The drawings all show an embodiment of the present invention, in which Fig. 1 is a partially sectional side view, Fig. 2 is a sectional view taken from - in Fig. 1, and Fig. 3 is a sectional view taken from - in Fig. 1. 4 is a sectional view taken from - in FIG. 1, and FIG. 5 is a sectional view taken from - in FIG. 1. DESCRIPTION OF SYMBOLS 1... Underwater motor, 1a... Rotating shaft of underwater motor, 2... Rotating body, 2a... Rotating body rotating shaft, 2b
...Cylindrical member, 2c...Blade, 2d, 2e...Horizontal partition plate, 7...First air chamber, 8a, 8b, 8c
...Blade plate, 9a, 9b, 9c, 9d...Small blade, 10a, 10b, 10c, 10d...Small blade, 11...Second air chamber.

Claims (1)

[Claims] 1. A rotating body is connected to the rotating shaft of a vertically oriented underwater motor, and the rotating body has a rotating shaft concentrically provided in the upper center of a cylindrical member, and the rotating shaft of the rotating body is connected to the rotating shaft of the vertically oriented underwater motor. The cylindrical member is connected to the rotating shaft of the underwater motor, the rotating body rotating shaft and the cylindrical member are connected by a plurality of blades, a blind lid is attached to the lower end of the cylindrical member to form a first air chamber, and the cylindrical member is connected to the rotating shaft of the underwater motor.
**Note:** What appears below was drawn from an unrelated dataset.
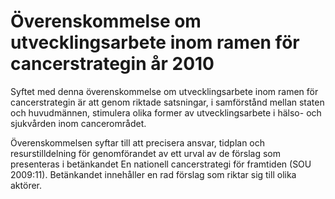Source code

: # Överenskommelse om utvecklingsarbete inom ramen för cancerstrategin år 2010

Syftet med denna överenskommelse om utvecklingsarbete inom ramen för cancerstrategin är att genom riktade satsningar, i samförstånd mellan staten och huvudmännen, stimulera olika former av utvecklingsarbete i hälso- och sjukvården inom cancerområdet.

Överenskommelsen syftar till att precisera ansvar, tidplan och resurstilldelning för genomförandet av ett urval av de förslag som presenteras i betänkandet En nationell cancerstrategi för framtiden (SOU 2009:11). Betänkandet innehåller en rad förslag som riktar sig till olika aktörer.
Horizontal bulkhead plates are installed above and below the outside of the lower part of the
A plurality of blade plates are provided radially between the horizontal partition plates,
An appropriate number of outflow holes reaching the first air chamber are bored in the cylindrical member surrounded by the horizontal partition plate and the blade plate,
An underwater aeration device characterized in that a second air chamber is provided between the underwater motor and the rotating body, and an air communication pipe is connected to the second air chamber. 2. The underwater aeration device according to claim 1, wherein cooling fins are provided in the second air chamber from the underwater motor side.